Supplied text
============

Summarizing relevant discussions from Slack:

If someone modifies the spectrum, the keywords might become inaccurate. My proposal is to add a warning that says something like, "Header keywords are the responsibility of the user and are not guaranteed to be accurate." We can open issues and what not on specutils routines which modify header keywords and gradually make this less true. But I think that header round tripping is important enough to tolerate this shortcoming.
I am not sure how to implement this for Spectrum2D, 3D or SpectrumList. I am happy to just do it for Spectrum1D -- this would be immensely useful -- OR to figure out how to make it extendable to these other classes.

dhomeier commented 1 year ago

First I am not sure this issue really is a duplicate or, or completes #908 – the latter is primarily on better documentation of the existing options for writing spectra, while this one at least with the recent discussion is heading more into proposing new functionality.

I think the current "generic" read/write loaders (in fact the only ones implementing write functionality) have already been constructed with some round-tripping support in mind, though incomplete yet. E.g. #1009 tries to improve write and read-back of the mask and uncertainty attributes.

One important point here is that Spectrum1D has no header property as such; that is rather tied to the specific FITS file layout. The location to hold general information of that type is meta, which could be constructed directly from header information of a FITS HDU, or be a superset of the same, or could also contain objects that are very hard or impossible to serialise to a FITS header. But round-trip of all information that can be represented as a FITS header would certainly be a reasonable target. I think the main problems here are

Existing FITS loaders, if they save header information, variously do so by extracting the entire header directly into spectrum.meta or creating a spectrum.meta['header'] dictionary that contains only the FITS header information. The latter is more robust as other content could be added to meta later, but within that scheme the FITS writers would probably be restricted to writing only meta['header'] and no other metadata information (otherwise I foresee running into an infinite recursion...).
With the above convention there is still the question whether to load the header data from the HDU containing the spectrum, the primary HDU (which at least for tabular-fits will be different, but still may contain relevant information), or all of them; and then where to write them back.

============

Supplied records
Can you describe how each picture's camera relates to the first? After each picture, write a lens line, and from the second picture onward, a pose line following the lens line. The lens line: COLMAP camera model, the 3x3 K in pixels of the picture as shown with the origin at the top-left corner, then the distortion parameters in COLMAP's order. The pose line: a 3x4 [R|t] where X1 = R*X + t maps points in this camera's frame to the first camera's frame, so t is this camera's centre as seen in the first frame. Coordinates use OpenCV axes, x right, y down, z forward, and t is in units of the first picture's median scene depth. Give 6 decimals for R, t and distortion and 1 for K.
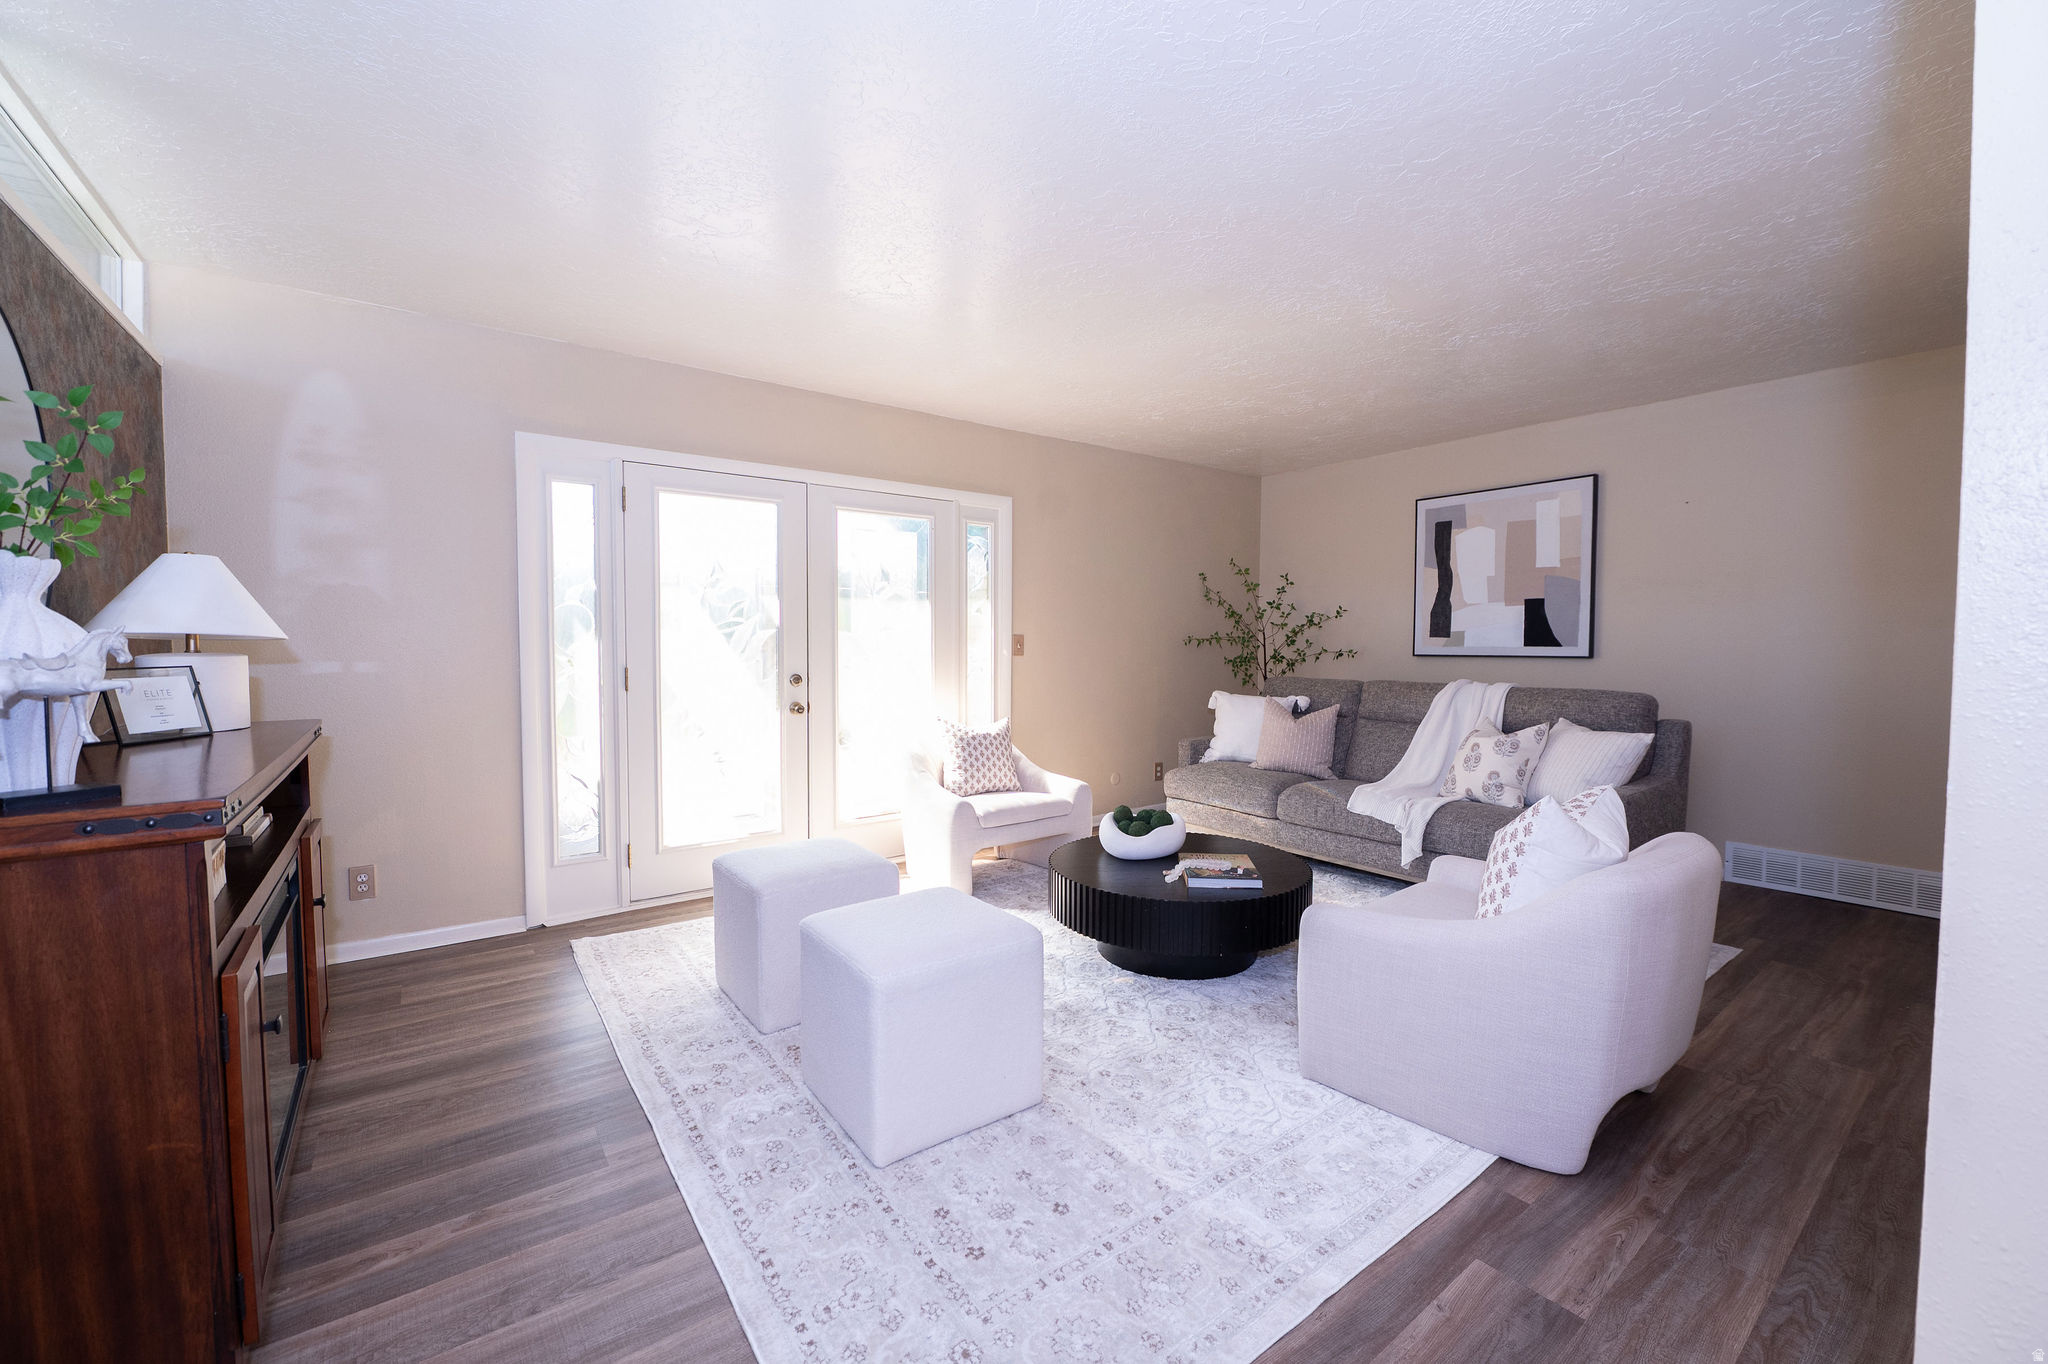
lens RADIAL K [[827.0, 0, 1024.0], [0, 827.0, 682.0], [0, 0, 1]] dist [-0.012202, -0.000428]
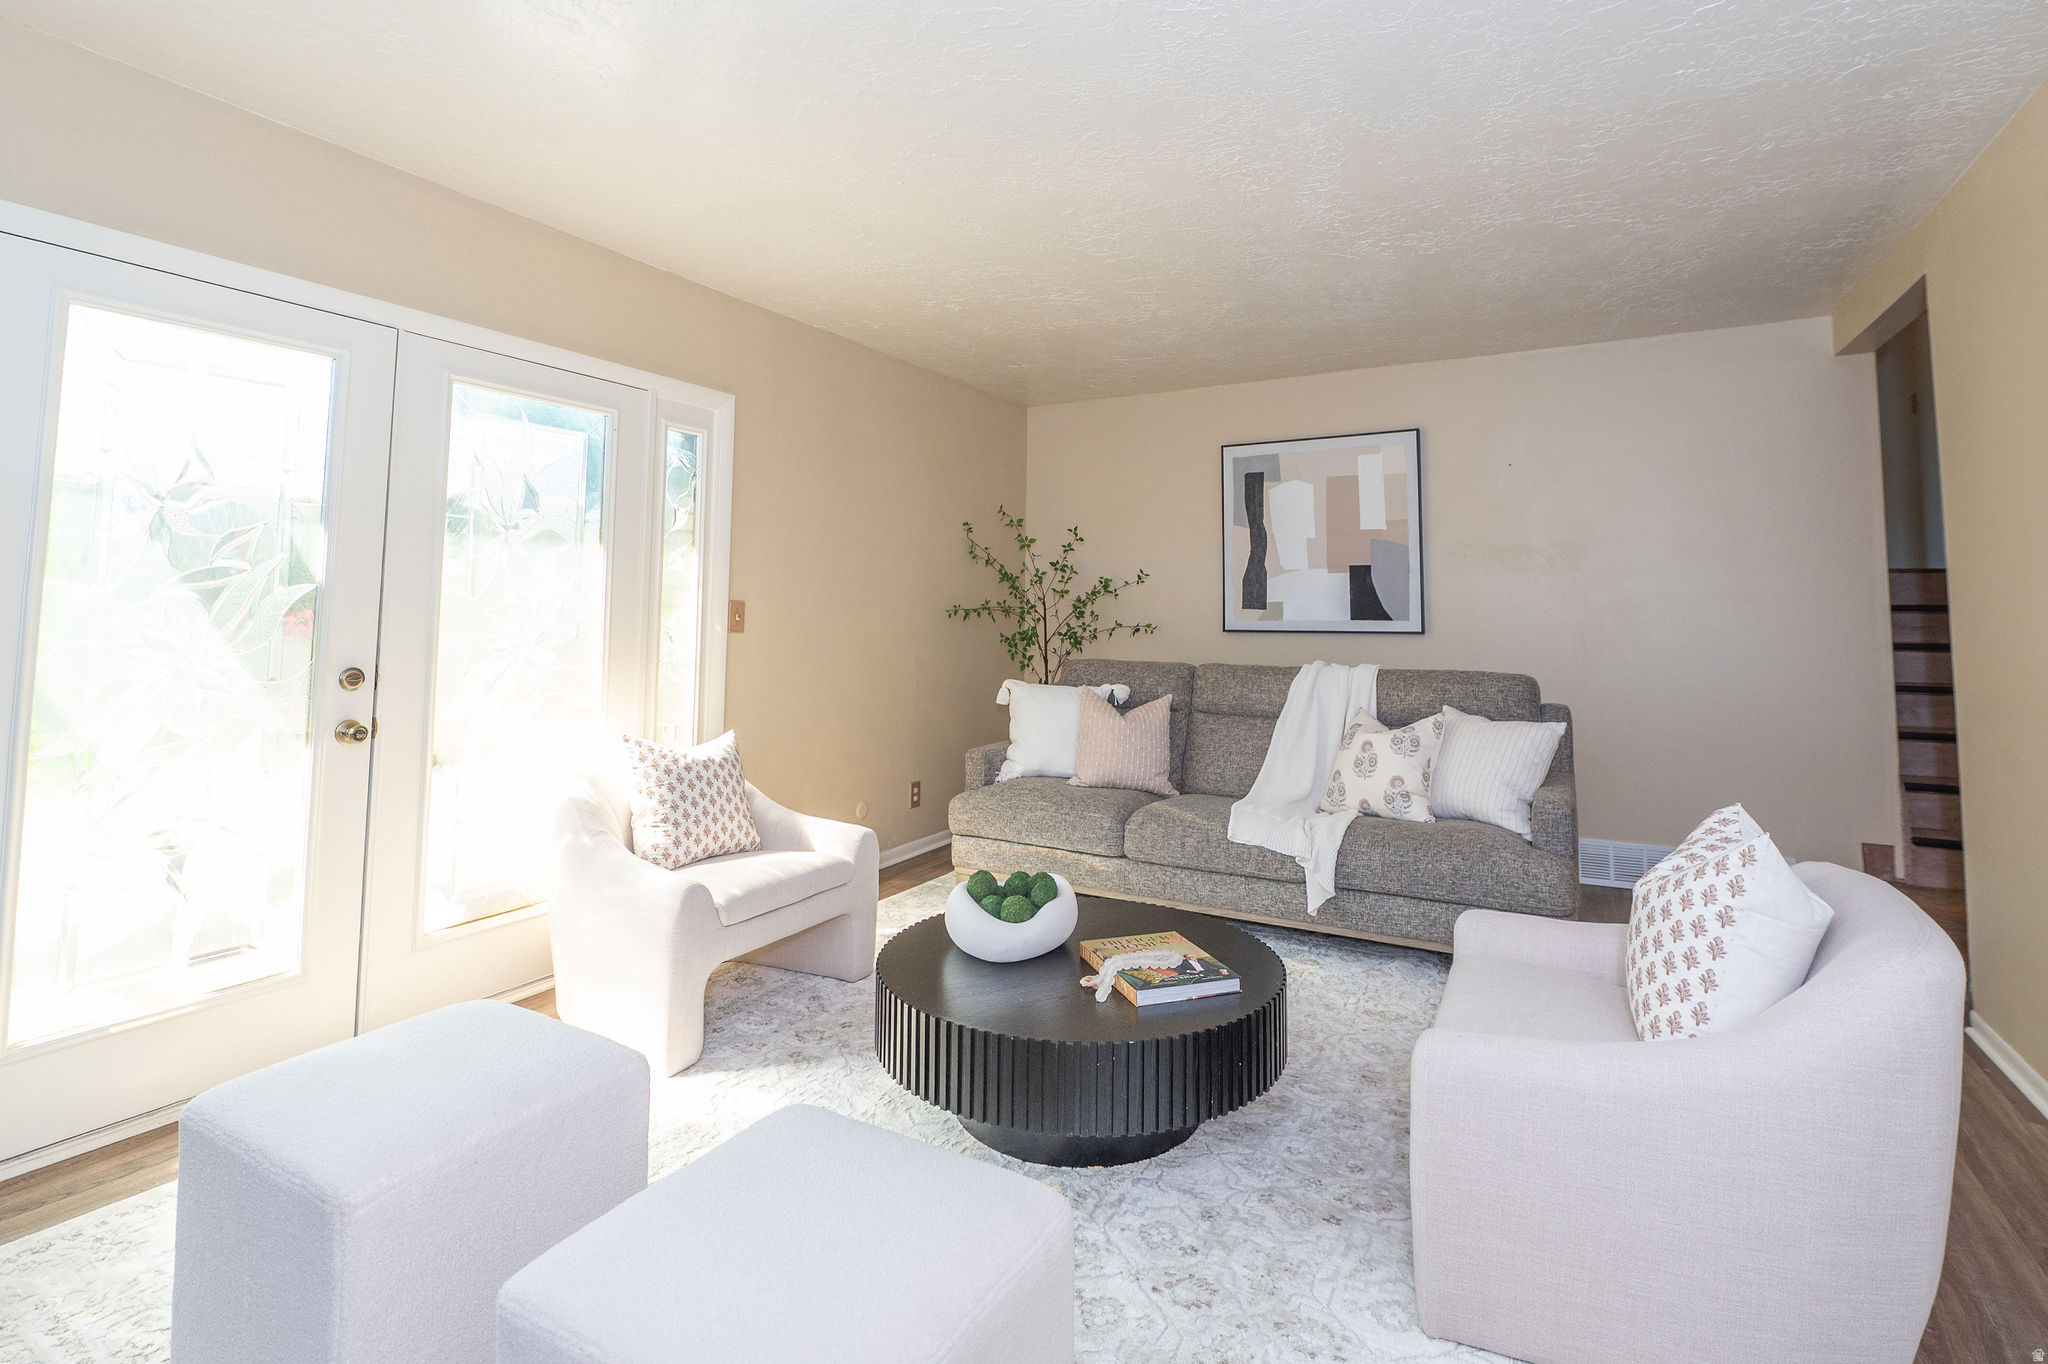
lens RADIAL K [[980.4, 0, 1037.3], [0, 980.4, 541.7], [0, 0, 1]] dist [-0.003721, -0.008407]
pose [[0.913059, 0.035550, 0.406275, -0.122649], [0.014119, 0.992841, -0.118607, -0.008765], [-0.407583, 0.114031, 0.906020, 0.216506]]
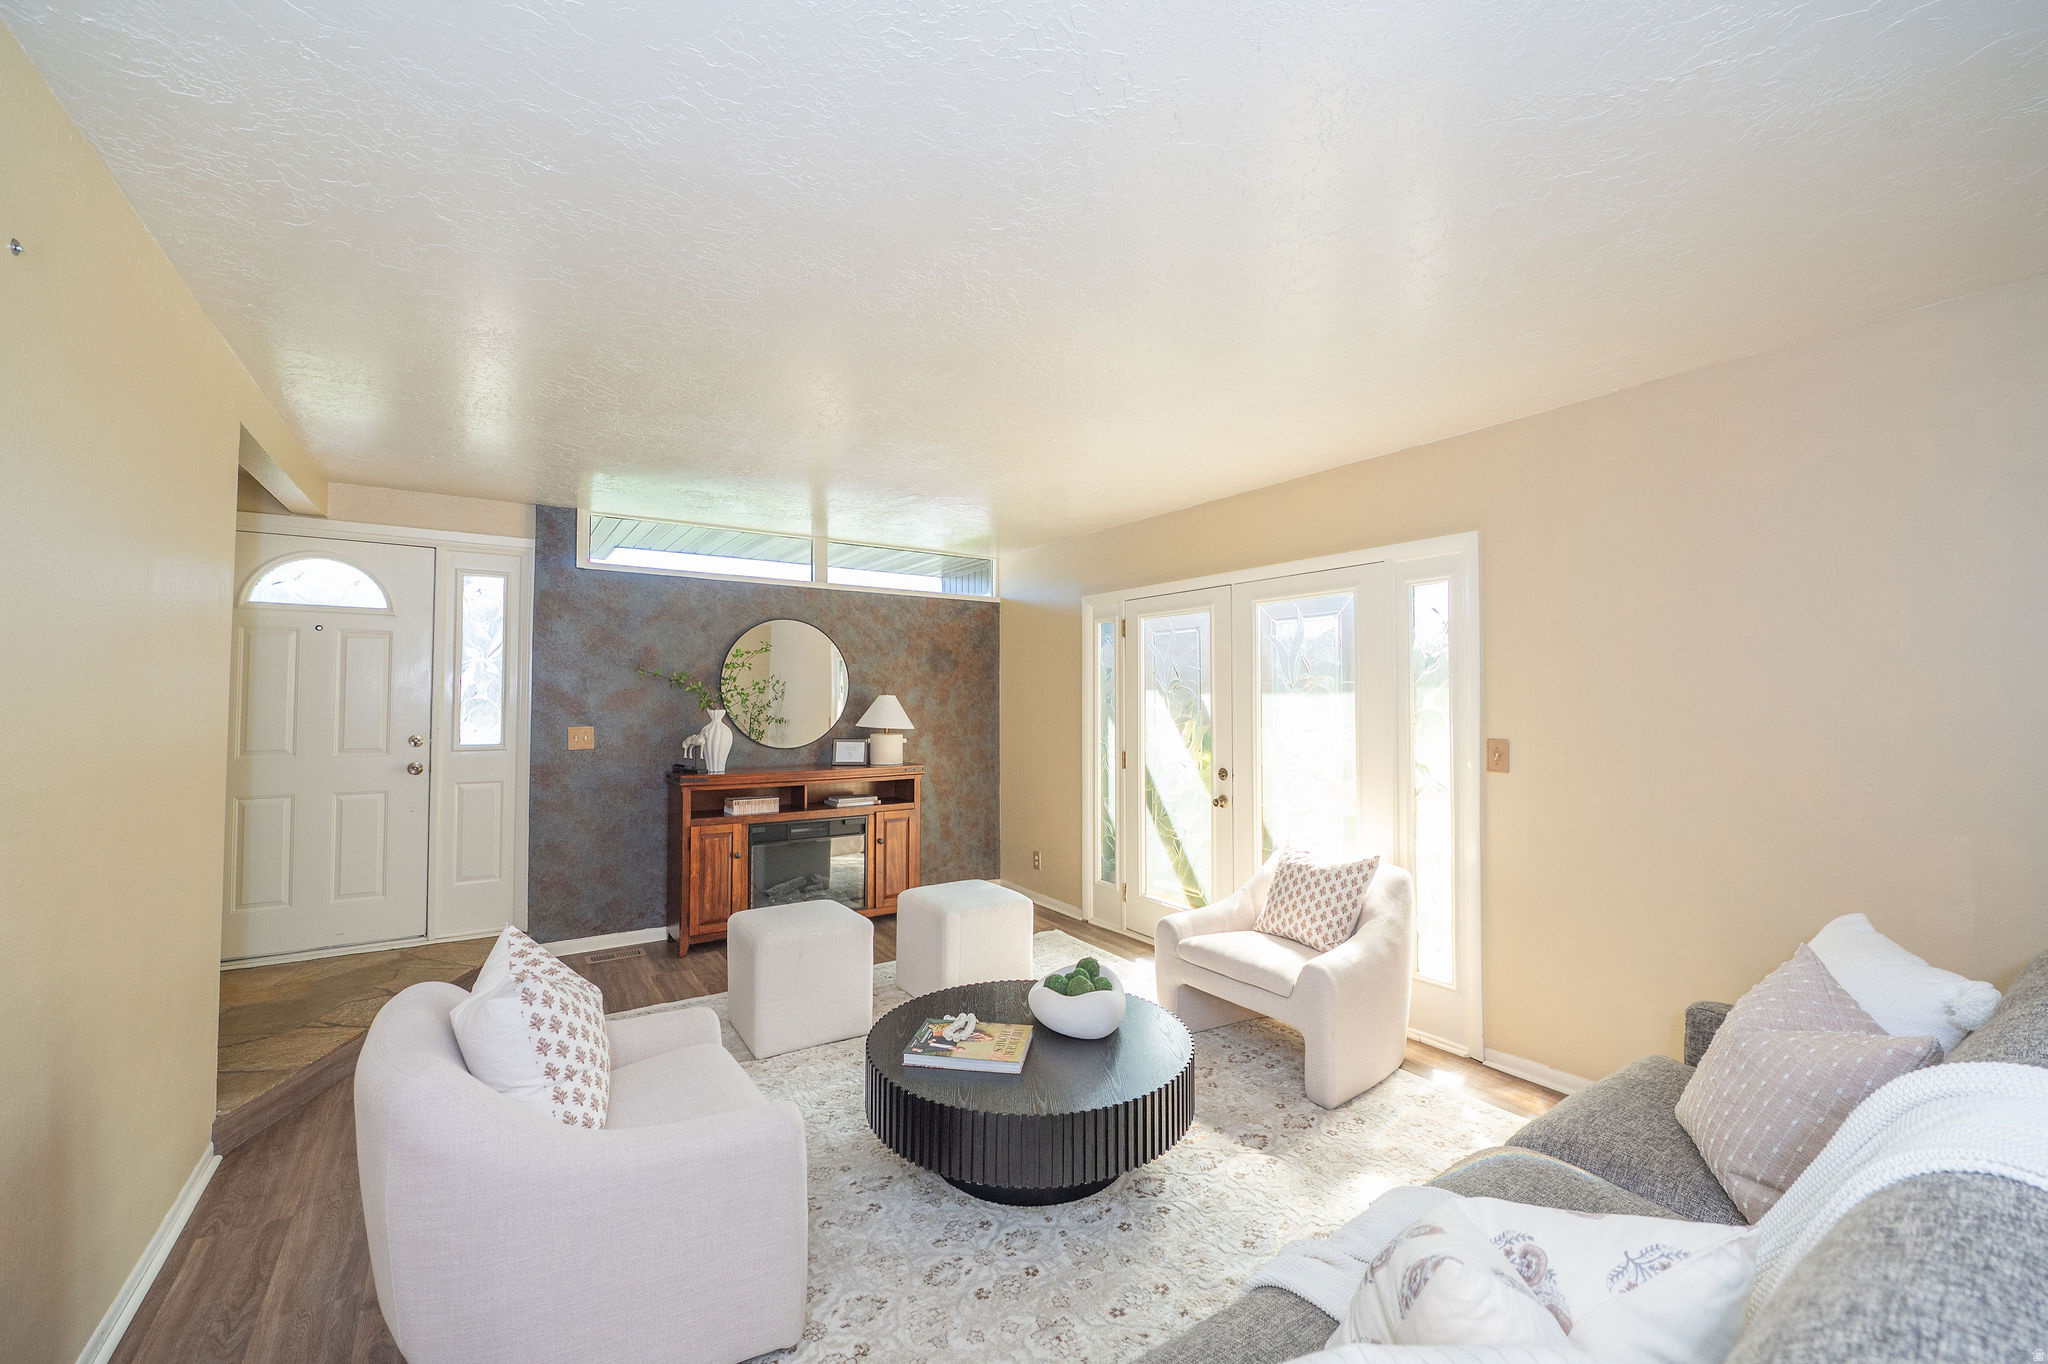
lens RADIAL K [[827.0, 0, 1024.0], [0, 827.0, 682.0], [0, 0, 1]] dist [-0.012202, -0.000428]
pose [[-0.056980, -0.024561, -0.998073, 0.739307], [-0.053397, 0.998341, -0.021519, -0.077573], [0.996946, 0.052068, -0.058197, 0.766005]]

============

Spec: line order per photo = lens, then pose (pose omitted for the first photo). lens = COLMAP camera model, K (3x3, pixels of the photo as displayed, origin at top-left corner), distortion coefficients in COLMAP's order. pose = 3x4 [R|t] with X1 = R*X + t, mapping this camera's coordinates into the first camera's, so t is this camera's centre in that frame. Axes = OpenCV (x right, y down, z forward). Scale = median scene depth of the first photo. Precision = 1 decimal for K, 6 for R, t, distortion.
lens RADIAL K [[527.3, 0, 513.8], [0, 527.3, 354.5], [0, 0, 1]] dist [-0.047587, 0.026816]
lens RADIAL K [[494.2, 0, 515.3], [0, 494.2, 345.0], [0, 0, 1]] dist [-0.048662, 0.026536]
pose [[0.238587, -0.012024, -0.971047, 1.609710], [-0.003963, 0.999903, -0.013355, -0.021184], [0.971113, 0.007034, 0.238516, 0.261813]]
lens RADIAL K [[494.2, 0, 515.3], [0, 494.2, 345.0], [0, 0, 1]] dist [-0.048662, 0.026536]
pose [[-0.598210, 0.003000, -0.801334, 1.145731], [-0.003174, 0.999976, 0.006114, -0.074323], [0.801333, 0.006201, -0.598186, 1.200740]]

============

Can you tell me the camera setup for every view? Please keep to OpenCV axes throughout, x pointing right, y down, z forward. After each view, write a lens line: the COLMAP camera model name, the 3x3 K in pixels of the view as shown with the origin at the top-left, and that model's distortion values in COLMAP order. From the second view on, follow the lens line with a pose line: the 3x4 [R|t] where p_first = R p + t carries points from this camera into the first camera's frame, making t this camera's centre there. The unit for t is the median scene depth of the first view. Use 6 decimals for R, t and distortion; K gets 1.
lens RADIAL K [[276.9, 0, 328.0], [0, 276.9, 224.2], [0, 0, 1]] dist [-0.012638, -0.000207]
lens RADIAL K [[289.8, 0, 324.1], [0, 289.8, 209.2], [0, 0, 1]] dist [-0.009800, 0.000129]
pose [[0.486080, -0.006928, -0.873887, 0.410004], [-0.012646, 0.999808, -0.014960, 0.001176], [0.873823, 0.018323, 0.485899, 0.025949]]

============

Exercise details
Update the passage of the specutils thread that begins at "I am not sure how" and stops after "these other classes.", replacing "immensely" with "extremely".

Output below
I am not sure how to implement this for Spectrum2D, 3D or SpectrumList. I am happy to just do it for Spectrum1D -- this would be extremely useful -- OR to figure out how to make it extendable to these other classes.